Rewrite the stretch from the line containing "Required after each" through the line containing "-0.000137, 0.363284, 0.752474]]", replacing "additionally" with "also" and leaving everything else unchanged.
-------- Input --------
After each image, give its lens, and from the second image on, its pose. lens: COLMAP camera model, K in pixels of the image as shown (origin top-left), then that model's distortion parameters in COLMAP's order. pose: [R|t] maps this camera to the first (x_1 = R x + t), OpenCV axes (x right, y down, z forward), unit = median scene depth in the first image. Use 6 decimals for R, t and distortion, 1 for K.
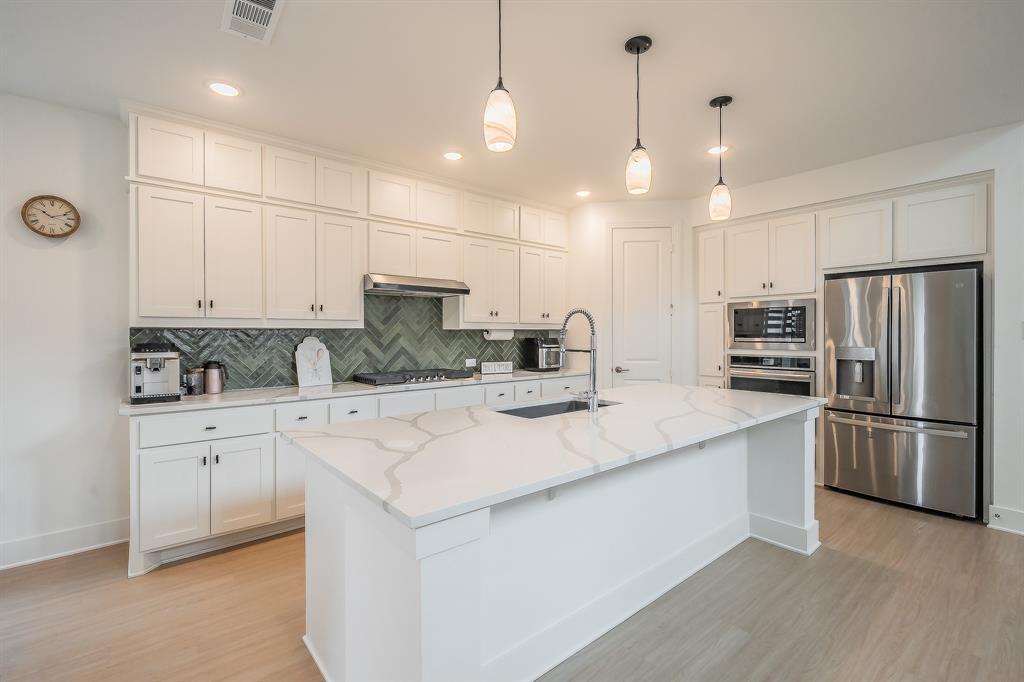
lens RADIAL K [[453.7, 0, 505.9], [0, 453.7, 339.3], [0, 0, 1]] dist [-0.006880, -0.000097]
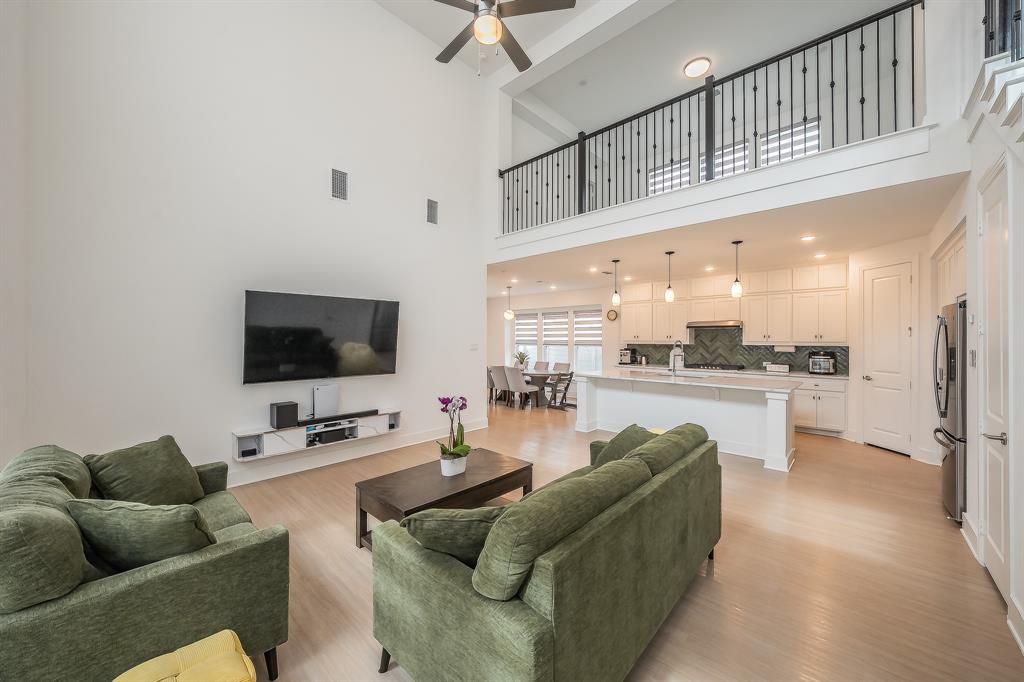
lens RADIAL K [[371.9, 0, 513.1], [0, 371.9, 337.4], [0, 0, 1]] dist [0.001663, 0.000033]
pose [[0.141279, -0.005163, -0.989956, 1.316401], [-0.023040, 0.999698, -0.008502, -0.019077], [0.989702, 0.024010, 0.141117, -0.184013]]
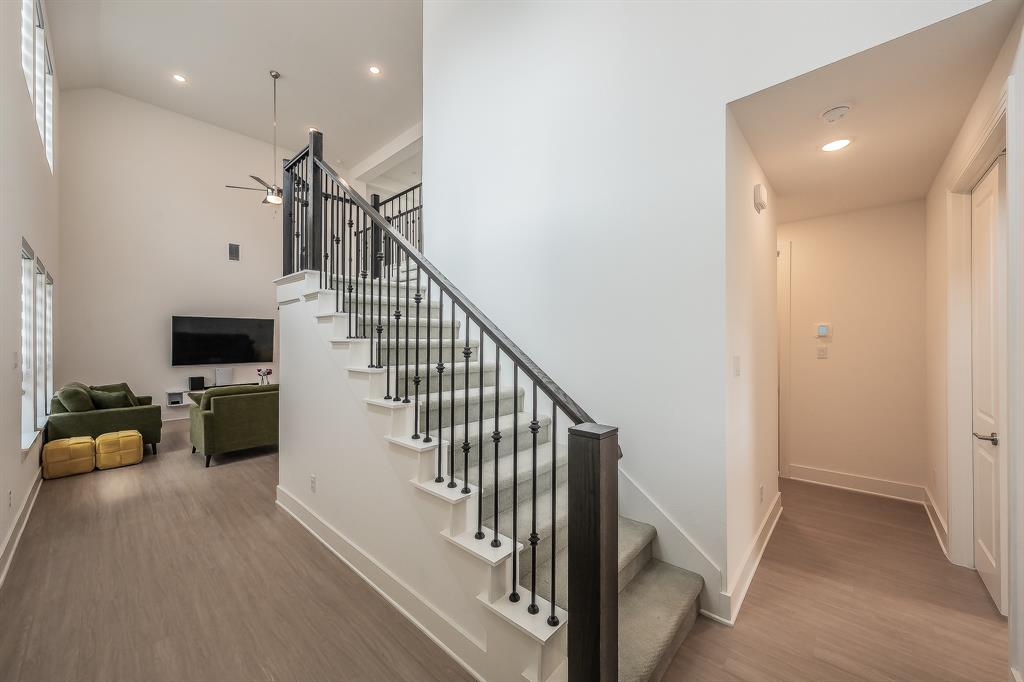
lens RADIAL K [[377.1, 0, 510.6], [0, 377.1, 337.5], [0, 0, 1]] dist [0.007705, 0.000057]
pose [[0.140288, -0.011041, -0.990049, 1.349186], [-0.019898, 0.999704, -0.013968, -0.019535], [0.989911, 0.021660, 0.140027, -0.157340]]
--------
-------- Input --------
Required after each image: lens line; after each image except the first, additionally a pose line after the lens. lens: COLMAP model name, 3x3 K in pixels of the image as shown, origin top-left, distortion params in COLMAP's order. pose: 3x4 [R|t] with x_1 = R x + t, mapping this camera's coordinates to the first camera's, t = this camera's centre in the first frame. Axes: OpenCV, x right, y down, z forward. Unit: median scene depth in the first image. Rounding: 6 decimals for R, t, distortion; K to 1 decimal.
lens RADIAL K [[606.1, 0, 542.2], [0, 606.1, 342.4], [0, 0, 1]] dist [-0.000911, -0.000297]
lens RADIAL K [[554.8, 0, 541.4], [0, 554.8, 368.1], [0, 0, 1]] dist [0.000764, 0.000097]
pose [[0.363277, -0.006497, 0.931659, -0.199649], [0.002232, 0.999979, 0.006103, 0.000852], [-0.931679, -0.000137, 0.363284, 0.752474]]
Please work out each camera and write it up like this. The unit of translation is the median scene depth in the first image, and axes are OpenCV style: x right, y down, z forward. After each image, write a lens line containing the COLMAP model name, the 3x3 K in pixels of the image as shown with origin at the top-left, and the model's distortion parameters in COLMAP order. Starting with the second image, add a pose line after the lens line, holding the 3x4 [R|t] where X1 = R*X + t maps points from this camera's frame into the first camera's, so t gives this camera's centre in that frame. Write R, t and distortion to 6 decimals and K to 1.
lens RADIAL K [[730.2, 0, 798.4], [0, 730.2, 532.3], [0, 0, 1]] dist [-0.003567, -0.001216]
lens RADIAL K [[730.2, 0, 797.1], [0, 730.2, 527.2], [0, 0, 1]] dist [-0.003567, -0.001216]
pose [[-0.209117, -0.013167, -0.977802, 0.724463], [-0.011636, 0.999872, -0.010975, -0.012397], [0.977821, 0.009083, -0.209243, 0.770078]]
--------
# Exercise answer
Required after each image: lens line; after each image except the first, also a pose line after the lens. lens: COLMAP model name, 3x3 K in pixels of the image as shown, origin top-left, distortion params in COLMAP's order. pose: 3x4 [R|t] with x_1 = R x + t, mapping this camera's coordinates to the first camera's, t = this camera's centre in the first frame. Axes: OpenCV, x right, y down, z forward. Unit: median scene depth in the first image. Rounding: 6 decimals for R, t, distortion; K to 1 decimal.
lens RADIAL K [[606.1, 0, 542.2], [0, 606.1, 342.4], [0, 0, 1]] dist [-0.000911, -0.000297]
lens RADIAL K [[554.8, 0, 541.4], [0, 554.8, 368.1], [0, 0, 1]] dist [0.000764, 0.000097]
pose [[0.363277, -0.006497, 0.931659, -0.199649], [0.002232, 0.999979, 0.006103, 0.000852], [-0.931679, -0.000137, 0.363284, 0.752474]]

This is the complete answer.